第11話 いわゆる「鹿ケ谷の陰謀」に関する一考察

平清盛が権勢を振るっていた時期に起こり、世に大きな衝撃を与えたものとして、後白河院とその近臣達が平家打倒を謀議するも多田行綱の密告によって露見し、関係者多数が処分された「鹿ケ谷の陰謀」と呼ばれる事件があります。

この事件について、以前は「無謀で杜撰な計画がばれたもの」程度の認識で、特に深く考えてみる事も無かったのですが… あらためて「平家物語」の該当部分を読んだり当時の状況を考えてみると、これは「陰謀」というよりも、ささいな出来事に因縁をつけて陰謀に仕立て上げた「政変」、と捉えた方が良いのでは、という思いの方が強くなってきました。

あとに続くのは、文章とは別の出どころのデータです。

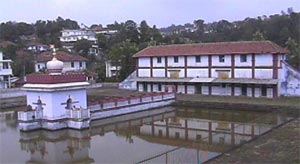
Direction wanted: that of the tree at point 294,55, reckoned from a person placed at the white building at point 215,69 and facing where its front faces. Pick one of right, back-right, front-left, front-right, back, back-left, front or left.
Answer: back-left

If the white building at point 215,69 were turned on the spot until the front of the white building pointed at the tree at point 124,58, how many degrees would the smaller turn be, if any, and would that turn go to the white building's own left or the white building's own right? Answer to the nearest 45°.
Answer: approximately 135° to the white building's own right

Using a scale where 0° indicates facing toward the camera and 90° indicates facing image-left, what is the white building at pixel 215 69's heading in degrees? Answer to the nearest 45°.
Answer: approximately 0°

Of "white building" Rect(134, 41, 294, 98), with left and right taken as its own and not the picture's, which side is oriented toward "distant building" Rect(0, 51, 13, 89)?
right

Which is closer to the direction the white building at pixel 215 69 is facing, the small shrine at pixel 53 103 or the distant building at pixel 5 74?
the small shrine

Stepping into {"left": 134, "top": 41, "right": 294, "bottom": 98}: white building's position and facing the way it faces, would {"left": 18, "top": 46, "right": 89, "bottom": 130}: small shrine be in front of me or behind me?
in front

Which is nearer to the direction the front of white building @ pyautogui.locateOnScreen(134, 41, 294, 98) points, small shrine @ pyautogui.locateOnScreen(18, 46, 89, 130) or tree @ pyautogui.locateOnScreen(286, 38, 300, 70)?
the small shrine

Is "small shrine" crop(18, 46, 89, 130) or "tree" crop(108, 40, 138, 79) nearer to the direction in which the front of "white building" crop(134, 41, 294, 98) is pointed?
the small shrine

そもそも「陰謀」発覚のタイミングが、気は進まねど後白河の命でやる羽目になった比叡山攻撃の直前という、あまりにも平氏側にとって都合の良い時期である事がまず不審ですし、なにより首謀者とされた藤原成親や西光があまりに無警戒で簡単に捕えられている事なども考え合わせると、正直信憑性は「吾妻鏡」での比企能員の乱の記述並みに胡散臭いとしか。

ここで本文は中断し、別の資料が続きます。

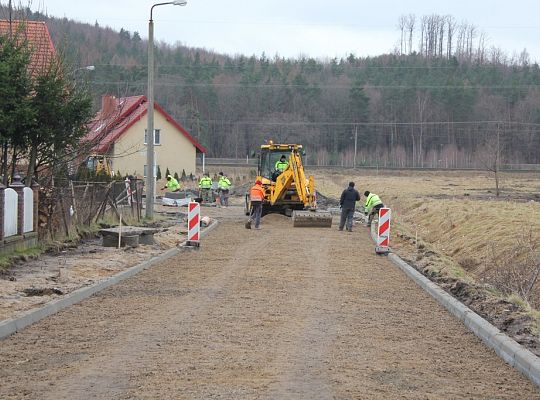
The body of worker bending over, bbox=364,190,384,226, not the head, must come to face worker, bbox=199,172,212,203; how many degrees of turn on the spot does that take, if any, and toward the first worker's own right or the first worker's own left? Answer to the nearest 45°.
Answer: approximately 45° to the first worker's own right

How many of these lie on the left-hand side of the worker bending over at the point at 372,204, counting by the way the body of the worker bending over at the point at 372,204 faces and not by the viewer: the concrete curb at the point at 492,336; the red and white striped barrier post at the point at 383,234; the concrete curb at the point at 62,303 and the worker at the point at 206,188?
3

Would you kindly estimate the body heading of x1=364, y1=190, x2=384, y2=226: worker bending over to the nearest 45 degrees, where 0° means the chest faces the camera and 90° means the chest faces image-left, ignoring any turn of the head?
approximately 90°

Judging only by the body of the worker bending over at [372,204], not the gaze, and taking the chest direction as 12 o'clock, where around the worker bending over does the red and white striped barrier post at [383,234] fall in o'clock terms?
The red and white striped barrier post is roughly at 9 o'clock from the worker bending over.

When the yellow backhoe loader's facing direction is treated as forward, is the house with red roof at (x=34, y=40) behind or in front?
behind
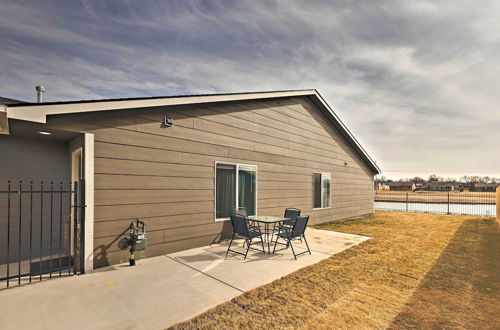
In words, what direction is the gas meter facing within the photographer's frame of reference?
facing the viewer and to the right of the viewer

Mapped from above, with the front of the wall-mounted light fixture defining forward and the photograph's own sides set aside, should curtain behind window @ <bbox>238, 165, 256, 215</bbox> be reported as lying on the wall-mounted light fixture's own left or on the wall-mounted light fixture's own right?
on the wall-mounted light fixture's own left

考えてみれば有名な「瓶子が倒れた」発言からの展開自体が、謀議というより「酒席での座興としての平家打倒ごっこ」ぐらいに捉えた方がしっくりする気がしますし、それは「首謀者」達も警戒なぞしていなかっただろうな、と…


ただ、これが受益者たる清盛が主導したものかと言えば… 彼の西光ら「関係者」に対する乱暴な処分を見るにつけても、演技でというよりは、信用していた者達に裏切られた事に対する激怒、という色を感じる点に違和感が拭えぬ気もします。

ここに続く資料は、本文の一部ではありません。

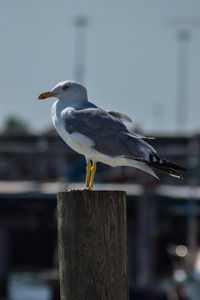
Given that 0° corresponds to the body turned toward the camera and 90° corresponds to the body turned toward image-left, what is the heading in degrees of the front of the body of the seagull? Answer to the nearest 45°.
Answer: approximately 90°
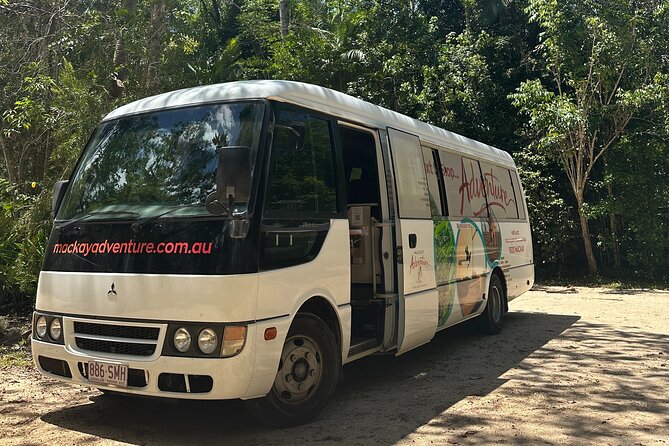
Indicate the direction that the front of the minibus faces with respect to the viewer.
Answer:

そんな感じでつらつらと考えていくと、明証は無論無いものの、ふと思い浮かんだのは… この「酔っぱらいの座興」を「陰謀」に昇華させた仕掛け人は平時忠で、事件の真の標的も平重盛だったのではなかろうか、という考えです。



私は平時忠という人物には、高倉天皇擁立運動や平家滅亡後の義経への急接近に見られるように、「機を見るに敏で、思慮分別は浅いが行動力は抜群」といった印象を持っているのですが、本来は彼が藤原成親と縁戚関係にある重盛の地位に痛撃を加え、己が姉の子・宗盛後継への流れを作らんが為にこの事件を巻き起こしたものの、そんな案外私的な理由で引き起こされた事件が、色々と連鎖反応を起こし結果として世を動かす大事件に発展してしまった、そんな可能性もあるのでは、と…

どうも一度思いついてしまって以来、そんな可能性論がなかなか頭から離れません。